# Another Bank Account Question



## JapanAmerica

I have tried to figure this out by reading through prior posts and threads, but I am still confused. My husband is Japanese and I am American. We will be buying a house in France, probably jointly with unequal interests reflecting our respective contributions. I am going to get tax advice before we finalize anything, but I think this will be the best way - his portion would be subject to Japanese taxes and mine would be subject to US taxes (as well as French taxes, of course). At what point do we need a bank account in France? It seems that we can probably pay the down payment from our accounts in Japan, but I understand we will need a French account for the closing? I wonder if we can use a joint account so long as we document our respective contributions to the purchase price. I think he will have an easier time opening an account because he is Japanese and does not have to deal with the FATCA issues, etc Perhaps we could even start with one account under his name. But if we need to have a joint account or if I need my own account, we may run into the FATCA/banks don't want to open accounts for Americans problem. (I am paranoid about this since Citibank forced me to give up my last account in the States for the same reason. Now I have only a Fidelity brokerage account in the US and a couple of accounts in Japan, as well as a Wise account.) We will probably close on the house before we actually move to France, so it won't be possible to visit local banks for purposes of opening the account. Any recent wisdom on these issues would be very welcome.


----------



## Bevdeforges

OK - a couple of clarifications here. Generally speaking, when a married couple buys a house in France, they don't really get to decide the split on the ownership. It's based on the marital "regime" they are deemed to have, based on when and where their marriage took place (or if they have formally filed to change their regime since arriving in France). Without getting into all the details, most foreigners wind up being considered to be under some variation of "community property" - which means that all big purchases (like that of a residence) are considered to be the joint property of the couple, no matter who paid the down payment or is making the mortgage payments. The marital regime comes into play here in France when (and if) the couple divorces, or at the death of one or both of the partners because it's the regime that determines how the property is split and in the case of a death, who gets what.

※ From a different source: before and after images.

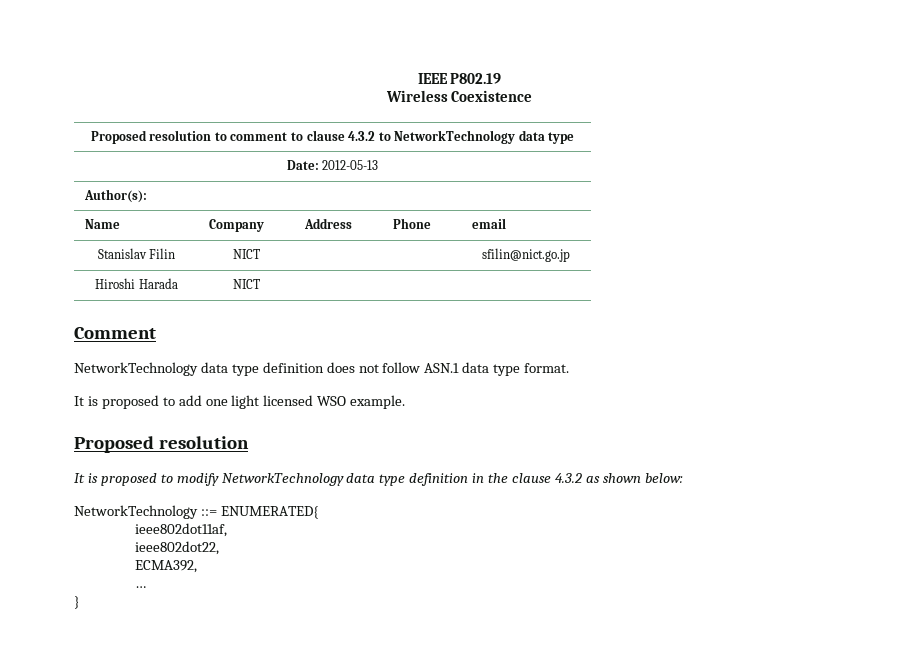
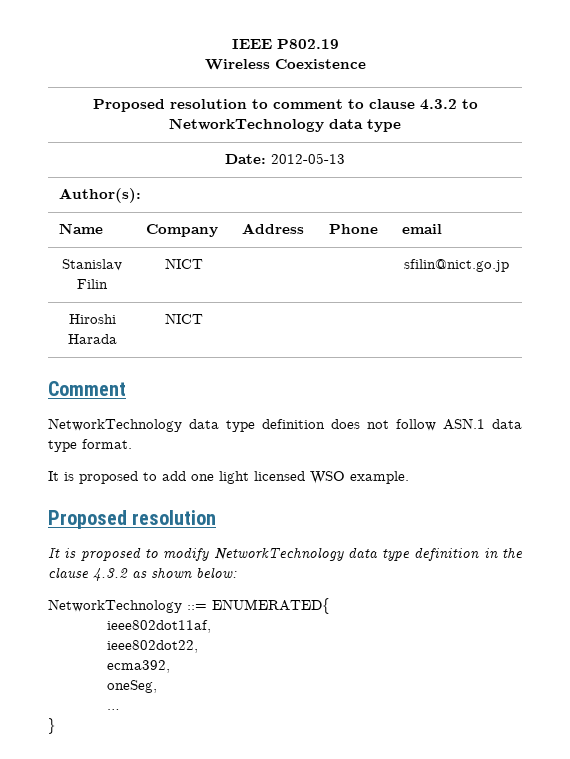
[134,560,197,573] ECMA392, -> [107,660,171,673] [107,680,158,693] ecma392, // oneSeg,

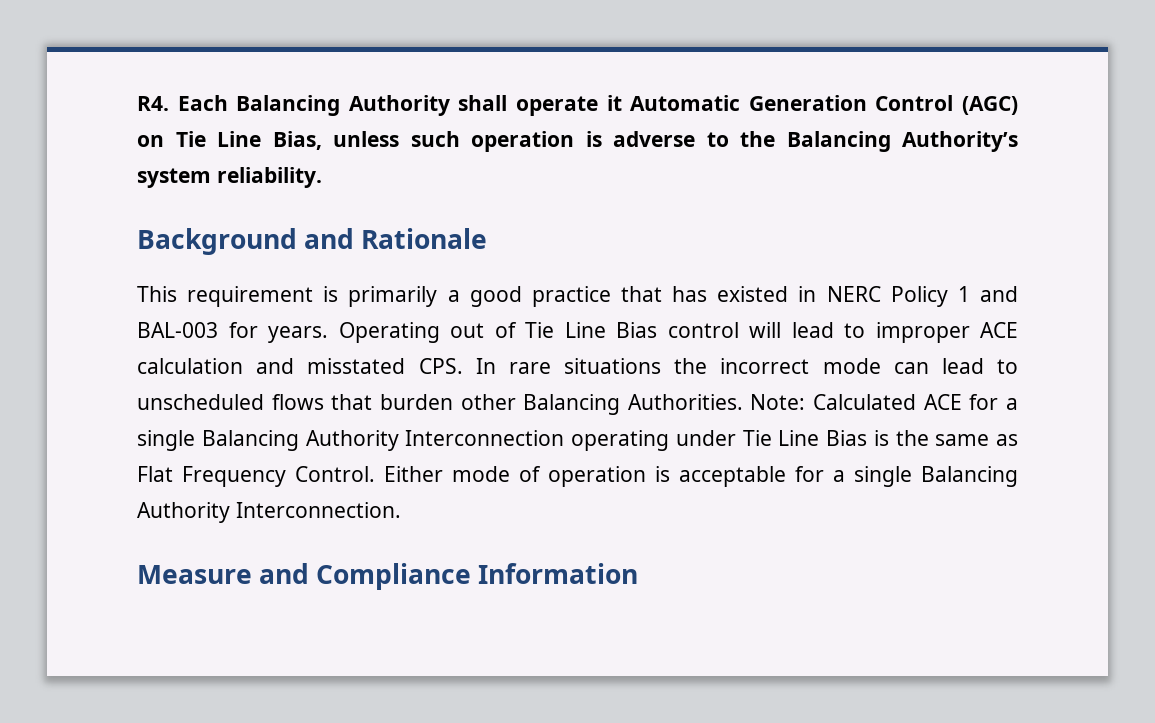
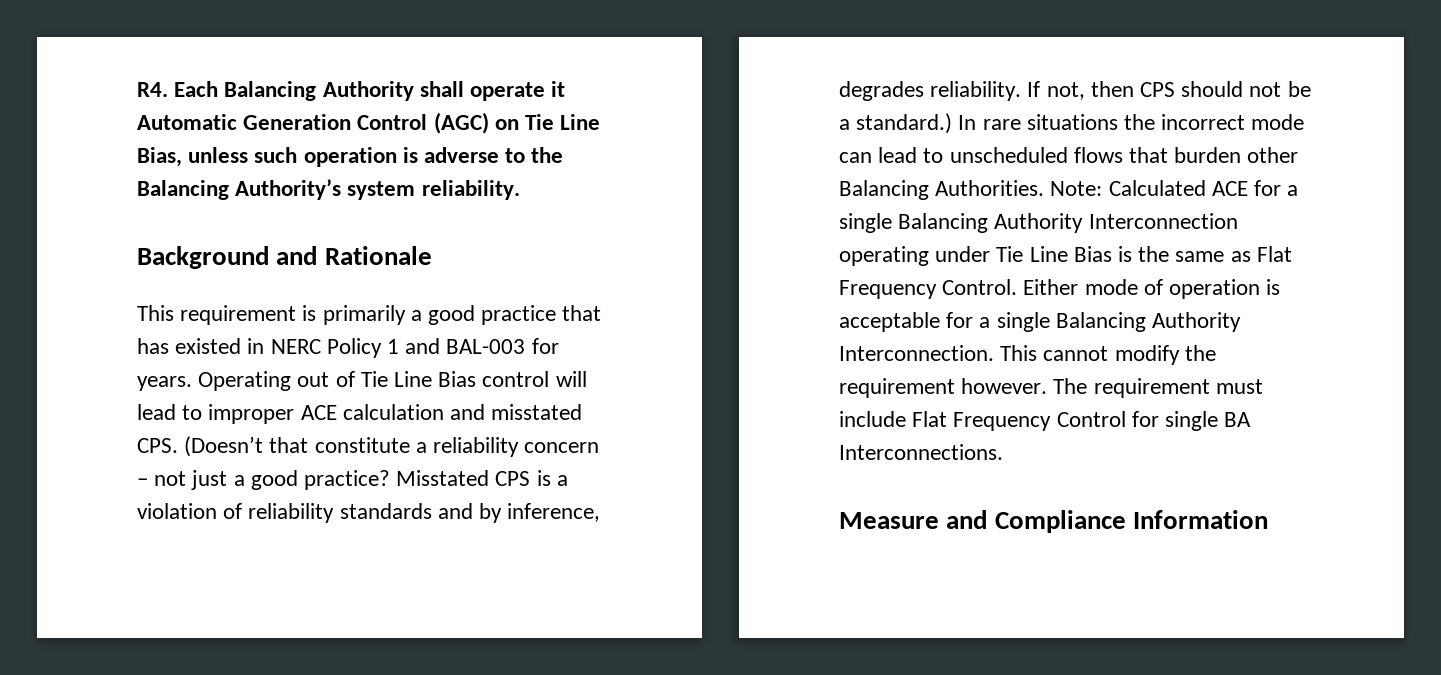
(463, 366) none -> [184,436,600,457] [137,470,568,490] [137,503,601,523] [839,81,1311,101] [839,113,953,134] (Doesn’t that constitute a reliability concern – not just a good practice? Misstated CPS is a violation of reliability standards and by inference, degrades reliability. If not, then CPS should not be a standard.)
(401, 510) none -> [1000,345,1216,365] [839,378,1263,398] [839,411,1252,431] [839,444,1003,460] This cannot modify the requirement however. The requirement must include Flat Frequency Control for single BA Interconnections.

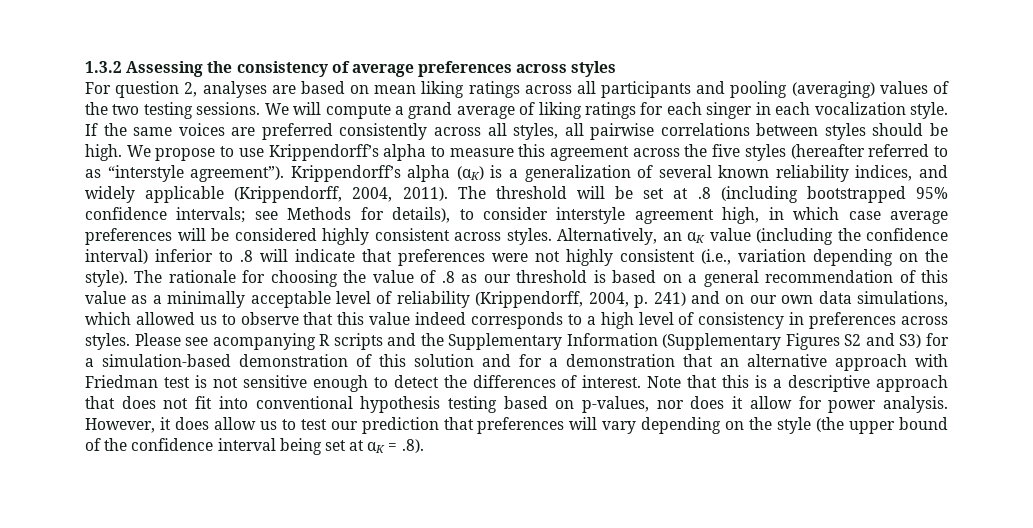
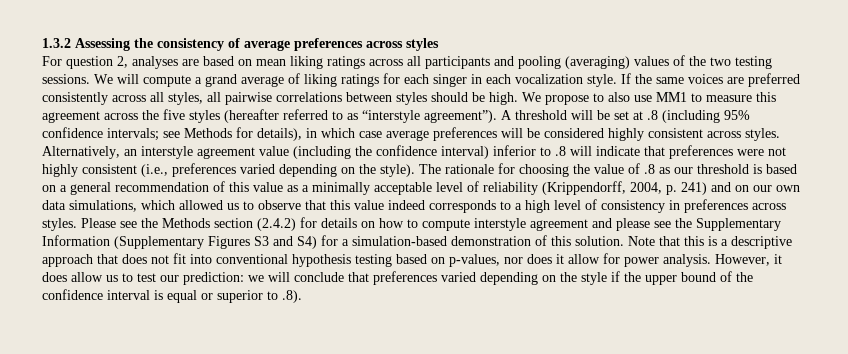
[238,144,427,161] use Krippendorff’s alpha -> [608,92,687,102] also use MM1
[290,165,948,182] [85,186,486,203] Krippendorff’s alpha (αK) is a generalization of several known reliability indices, and widely applicable (Krippendorff, 2004, 2011). The -> [501,110,512,120] A
[806,186,906,203] bootstrapped -> (720, 116) none
[459,207,760,224] to consider interstyle agreement high, -> (302, 134) none
[687,232,705,243] αK -> [141,146,255,159] interstyle agreement
[738,249,806,262] variation -> [172,163,275,177] preferences varied
[212,333,417,350] acompanying R scripts and -> [141,217,671,231] the Methods section (2.4.2) for details on how to compute interstyle agreement and please see
[844,333,922,348] S2 and S3) -> [254,236,317,249] S3 and S4)
[414,354,948,371] [85,375,642,392] solution and for a demonstration that an alternative approach with Friedman test is not sensitive enough to detect the differences of interest. -> [575,236,624,246] solution.
[361,417,637,434] prediction that preferences will vary -> [183,271,476,285] prediction: we will conclude that preferences varied
[816,417,845,432] (the -> [611,271,641,282] if the
[279,438,398,455] being set at αK = -> [154,290,278,303] is equal or superior to

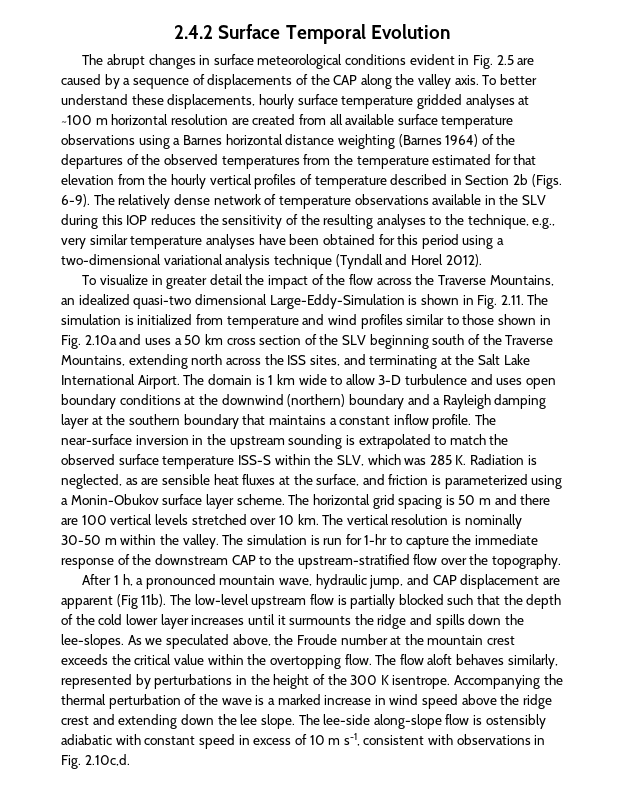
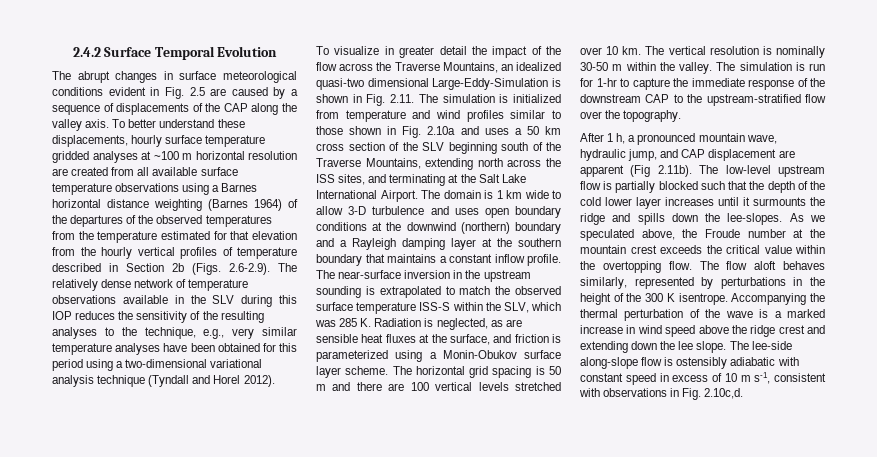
[61,194,90,207] 6-9). -> [229,263,270,275] 2.6-2.9).
[141,594,167,607] 11b). -> [657,165,692,177] 2.11b).

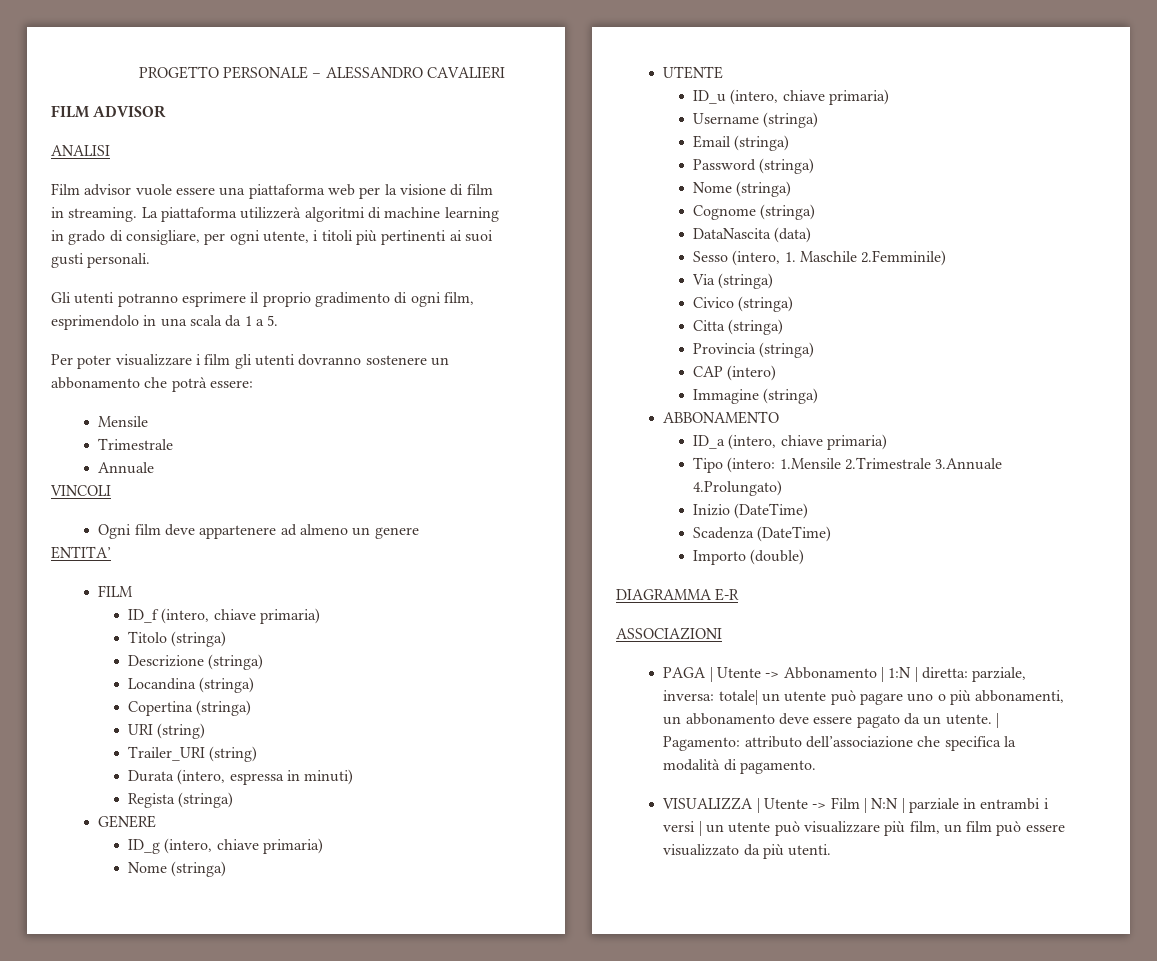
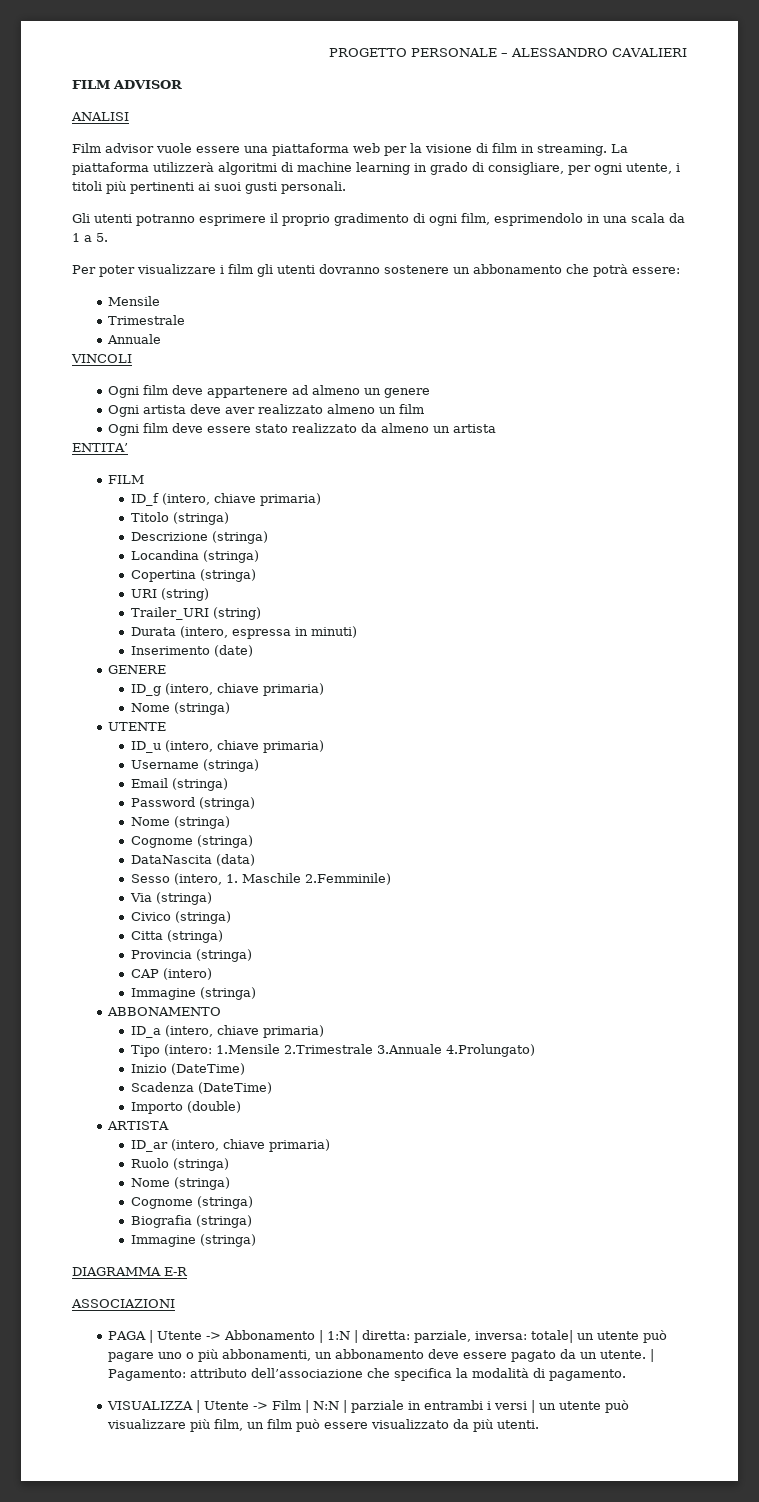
(419, 533) none -> [108,404,425,417] [108,423,497,436] // Ogni artista deve aver realizzato almeno un film // Ogni film deve essere stato realizzato da almeno un artista
[127,792,234,808] Regista (stringa) -> [130,645,253,657] Inserimento (date)
(805, 557) none -> [107,1121,170,1130] [130,1139,330,1152] [130,1158,229,1171] [130,1177,230,1190] [130,1196,253,1209] [130,1215,252,1228] [130,1234,256,1247] // ARTISTA // ID_ar (intero, chiave primaria) // Ruolo (stringa) // Nome (stringa) // Cognome (stringa) // Biografia (stringa) // Immagine (stringa)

As far as closing on a house before you move to France, you need to consider how you're going to be financing the deal. Many foreign (i.e. non-French) banks won't write a mortgage on "foreign" (to the bank) property. And the "usual" mortgage source of first resort here in France is generally your own bank - so difficult to come by until you are officially resident here with a documented source of income (job, pension, whatever). It's generally a good idea to plan on renting a place in France for the first year or two until you learn the area and the "peculiarities" of purchasing property here in France. (Besides, once you've found a place and had your offer accepted, you have to count on at least 3 months - often more - before the transaction closes.) You definitely will need a French bank account to rent a place - and while you're renting, house hunting and learning how things work in France, you'll be building a "relationship" with your bank (or banks) which always helps when it comes time to be looking for a mortgage.


----------